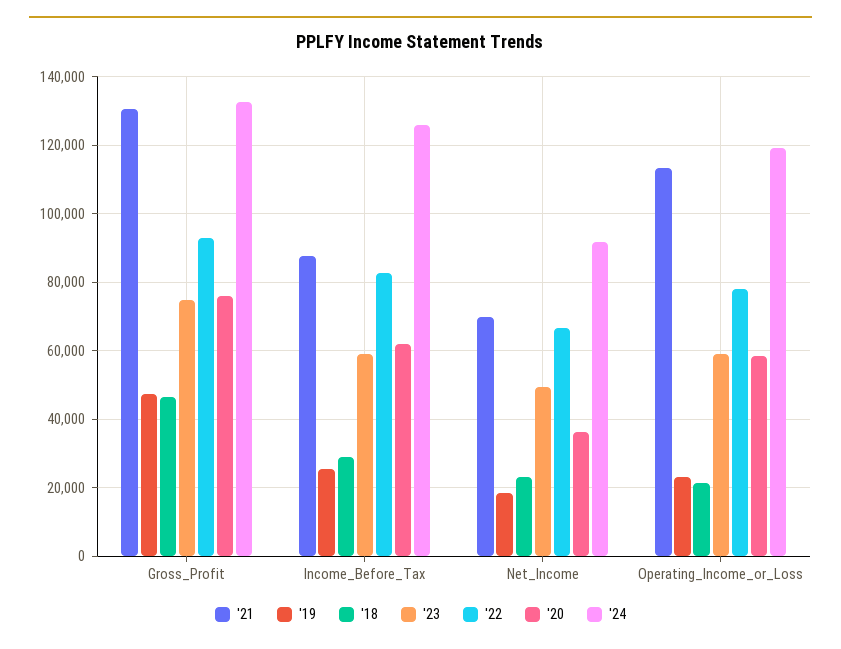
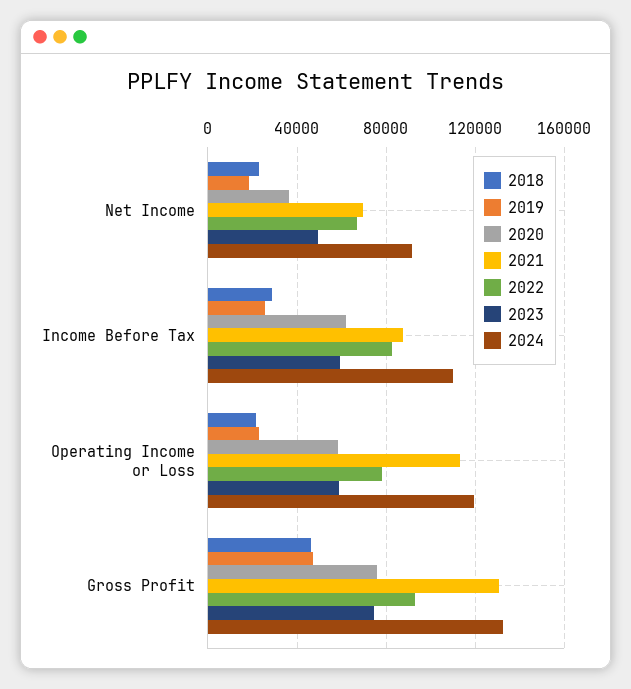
  {
    "'21": {
      "Gross_Profit": 130000,
      "Income_Before_Tax": 88000,
      "Net_Income": 70000,
      "Operating_Income_or_Loss": 114000
    },
    "'19": {
      "Gross_Profit": 48000,
      "Income_Before_Tax": 26000,
      "Net_Income": 18000,
      "Operating_Income_or_Loss": 24000
    },
    "'18": {
      "Gross_Profit": 46000,
      "Income_Before_Tax": 28000,
      "Net_Income": 24000,
      "Operating_Income_or_Loss": 22000
    },
    "'23": {
      "Gross_Profit": 74000,
      "Income_Before_Tax": 60000,
      "Net_Income": 50000,
      "Operating_Income_or_Loss": 58000
    },
    "'22": {
      "Gross_Profit": 92000,
      "Income_Before_Tax": 82000,
      "Net_Income": 66000,
      "Operating_Income_or_Loss": 78000
    },
    "'20": {
      "Gross_Profit": 76000,
      "Income_Before_Tax": 62000,
      "Net_Income": 36000,
      "Operating_Income_or_Loss": 58000
    },
    "'24": {
      "Gross_Profit": 132000,
-     "Income_Before_Tax": 126000,
+     "Income_Before_Tax": 110000,
      "Net_Income": 92000,
      "Operating_Income_or_Loss": 120000
    }
  }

++++++++

## Work order
Output the whole listing again, exactly, without its pictures.

## Answer section
  {
    "'21": {
      "Gross_Profit": 130000,
      "Income_Before_Tax": 88000,
      "Net_Income": 70000,
      "Operating_Income_or_Loss": 114000
    },
    "'19": {
      "Gross_Profit": 48000,
      "Income_Before_Tax": 26000,
      "Net_Income": 18000,
      "Operating_Income_or_Loss": 24000
    },
    "'18": {
      "Gross_Profit": 46000,
      "Income_Before_Tax": 28000,
      "Net_Income": 24000,
      "Operating_Income_or_Loss": 22000
    },
    "'23": {
      "Gross_Profit": 74000,
      "Income_Before_Tax": 60000,
      "Net_Income": 50000,
      "Operating_Income_or_Loss": 58000
    },
    "'22": {
      "Gross_Profit": 92000,
      "Income_Before_Tax": 82000,
      "Net_Income": 66000,
      "Operating_Income_or_Loss": 78000
    },
    "'20": {
      "Gross_Profit": 76000,
      "Income_Before_Tax": 62000,
      "Net_Income": 36000,
      "Operating_Income_or_Loss": 58000
    },
    "'24": {
      "Gross_Profit": 132000,
-     "Income_Before_Tax": 126000,
+     "Income_Before_Tax": 110000,
      "Net_Income": 92000,
      "Operating_Income_or_Loss": 120000
    }
  }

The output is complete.